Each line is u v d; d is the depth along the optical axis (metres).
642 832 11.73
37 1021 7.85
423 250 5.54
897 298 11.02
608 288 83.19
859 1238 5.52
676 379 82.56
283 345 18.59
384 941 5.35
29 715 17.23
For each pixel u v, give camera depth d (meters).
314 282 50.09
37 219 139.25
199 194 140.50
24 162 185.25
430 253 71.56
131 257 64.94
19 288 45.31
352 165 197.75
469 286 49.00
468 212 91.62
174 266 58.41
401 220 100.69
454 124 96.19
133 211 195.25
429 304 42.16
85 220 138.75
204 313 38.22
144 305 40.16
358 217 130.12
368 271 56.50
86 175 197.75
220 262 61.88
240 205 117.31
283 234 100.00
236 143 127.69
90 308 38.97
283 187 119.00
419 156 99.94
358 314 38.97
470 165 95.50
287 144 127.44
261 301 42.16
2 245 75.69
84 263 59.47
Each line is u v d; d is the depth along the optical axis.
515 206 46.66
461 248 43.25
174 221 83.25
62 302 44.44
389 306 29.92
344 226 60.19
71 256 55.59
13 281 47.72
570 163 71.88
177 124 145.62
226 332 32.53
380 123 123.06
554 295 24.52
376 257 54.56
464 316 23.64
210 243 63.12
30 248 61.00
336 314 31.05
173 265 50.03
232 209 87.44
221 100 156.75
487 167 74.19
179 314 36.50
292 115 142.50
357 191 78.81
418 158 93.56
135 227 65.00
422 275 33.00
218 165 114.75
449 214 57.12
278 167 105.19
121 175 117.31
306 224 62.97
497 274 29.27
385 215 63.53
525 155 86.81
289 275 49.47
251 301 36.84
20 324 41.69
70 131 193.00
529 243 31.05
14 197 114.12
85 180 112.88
* * *
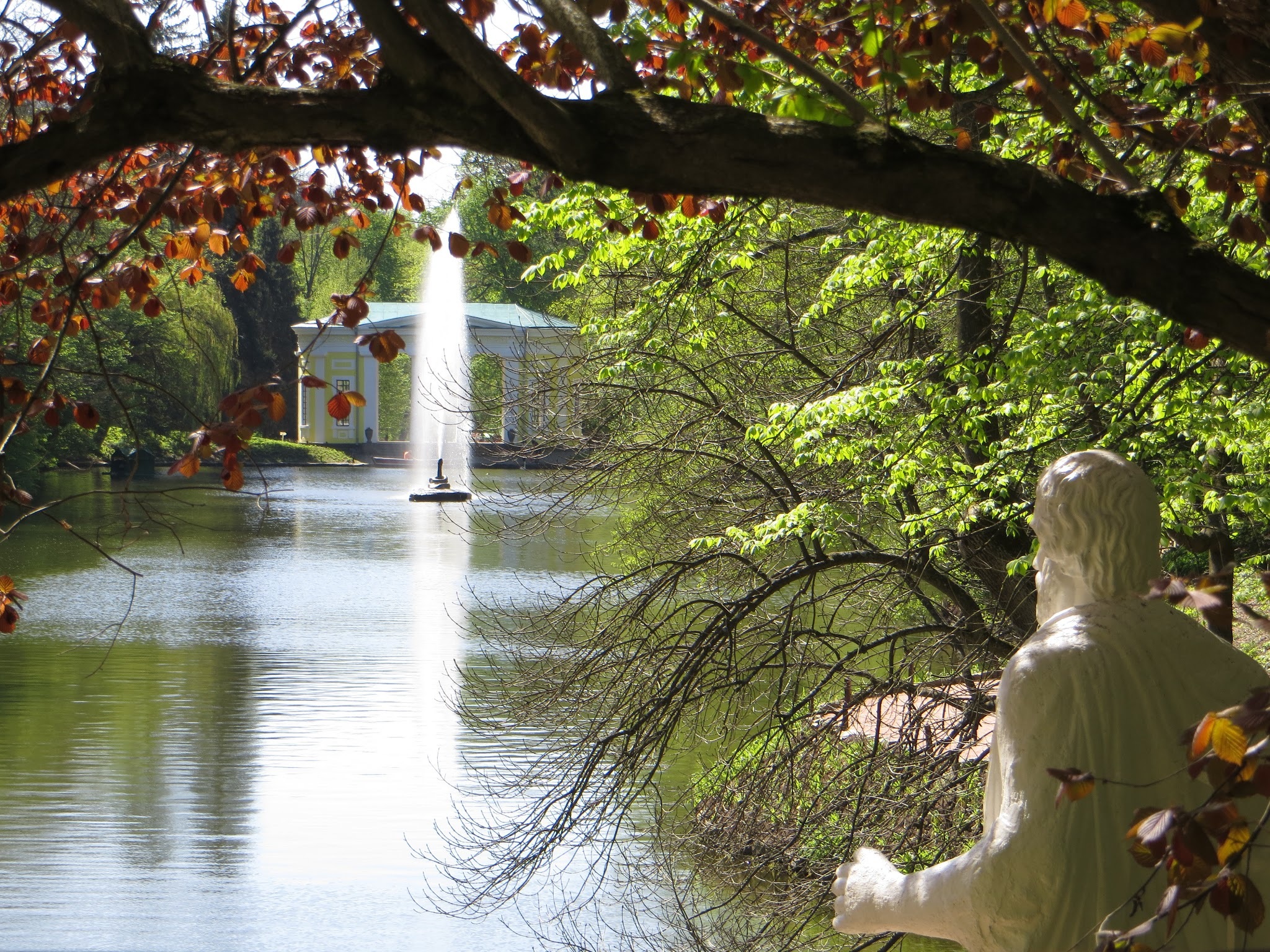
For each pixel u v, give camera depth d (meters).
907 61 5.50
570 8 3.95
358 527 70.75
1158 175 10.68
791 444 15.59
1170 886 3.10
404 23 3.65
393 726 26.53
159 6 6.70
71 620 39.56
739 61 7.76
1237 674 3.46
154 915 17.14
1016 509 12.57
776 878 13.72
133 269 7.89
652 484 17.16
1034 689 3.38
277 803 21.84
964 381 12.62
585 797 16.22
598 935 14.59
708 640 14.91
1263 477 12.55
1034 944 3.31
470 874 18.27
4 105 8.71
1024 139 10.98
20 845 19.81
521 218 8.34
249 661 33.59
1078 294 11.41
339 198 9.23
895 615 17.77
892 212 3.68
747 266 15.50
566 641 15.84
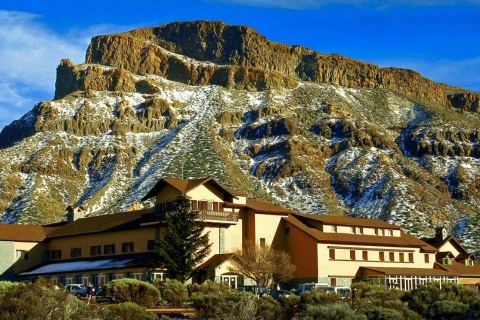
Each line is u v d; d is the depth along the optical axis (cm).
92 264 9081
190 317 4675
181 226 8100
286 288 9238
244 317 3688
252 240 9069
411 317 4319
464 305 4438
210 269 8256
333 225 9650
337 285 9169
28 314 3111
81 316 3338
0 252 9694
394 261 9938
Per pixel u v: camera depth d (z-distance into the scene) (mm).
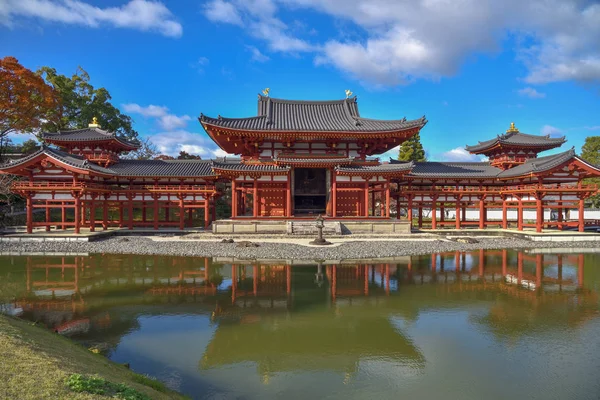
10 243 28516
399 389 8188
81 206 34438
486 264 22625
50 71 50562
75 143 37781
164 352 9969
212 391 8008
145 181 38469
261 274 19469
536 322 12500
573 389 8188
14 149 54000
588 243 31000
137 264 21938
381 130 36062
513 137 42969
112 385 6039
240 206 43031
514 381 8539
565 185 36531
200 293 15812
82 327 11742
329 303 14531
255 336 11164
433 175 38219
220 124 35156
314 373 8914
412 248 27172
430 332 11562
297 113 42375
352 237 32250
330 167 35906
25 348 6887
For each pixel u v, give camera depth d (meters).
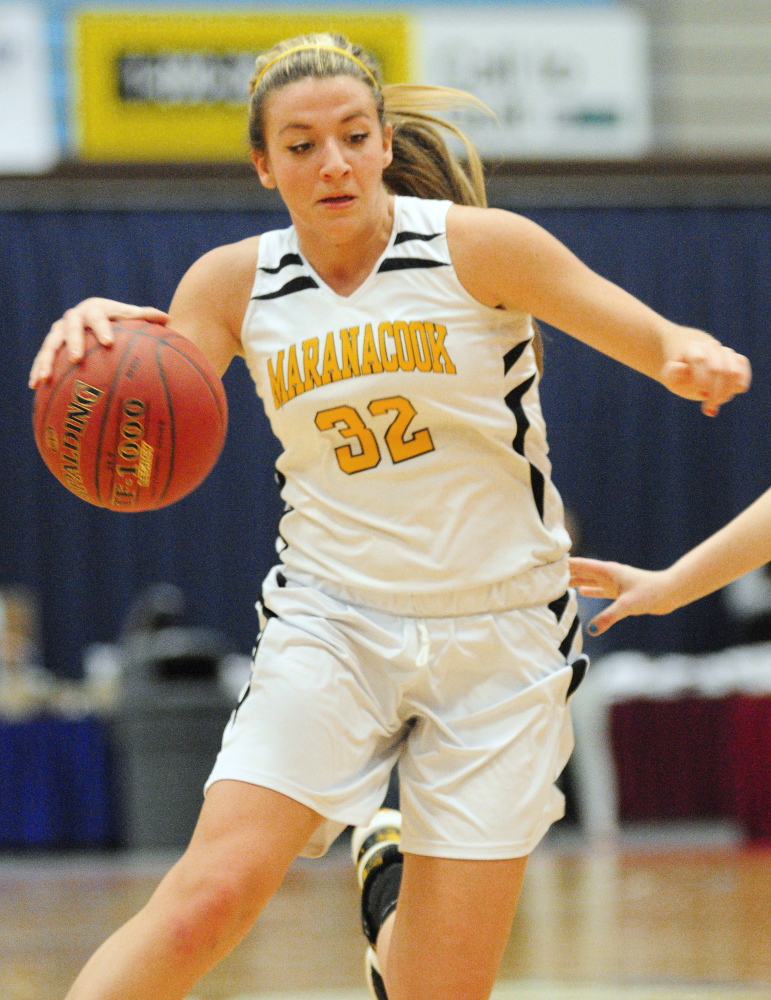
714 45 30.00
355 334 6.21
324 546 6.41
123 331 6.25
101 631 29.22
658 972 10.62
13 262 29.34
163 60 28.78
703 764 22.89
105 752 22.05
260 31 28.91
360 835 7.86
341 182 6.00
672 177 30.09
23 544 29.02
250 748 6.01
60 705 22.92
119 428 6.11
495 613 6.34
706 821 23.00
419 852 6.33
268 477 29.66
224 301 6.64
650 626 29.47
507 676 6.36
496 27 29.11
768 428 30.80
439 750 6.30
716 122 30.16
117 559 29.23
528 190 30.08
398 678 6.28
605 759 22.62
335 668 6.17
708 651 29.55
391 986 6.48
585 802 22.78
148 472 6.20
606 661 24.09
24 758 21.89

*Work request:* Of the entries above, repeat exactly the lines between the line with "optical axis (metres)." and the line with "430 253 71.56", inclusive, and no others.

*Written reply:*
Each line is u v d; d is the depth along the optical axis (metres).
642 832 11.73
37 1021 7.85
423 250 5.54
897 298 11.02
608 288 83.19
859 1238 5.52
676 379 82.56
283 345 18.59
384 941 5.35
29 715 17.23
For each pixel u v, give camera depth d (meters).
314 282 50.09
37 219 139.25
199 194 140.50
24 162 185.25
430 253 71.56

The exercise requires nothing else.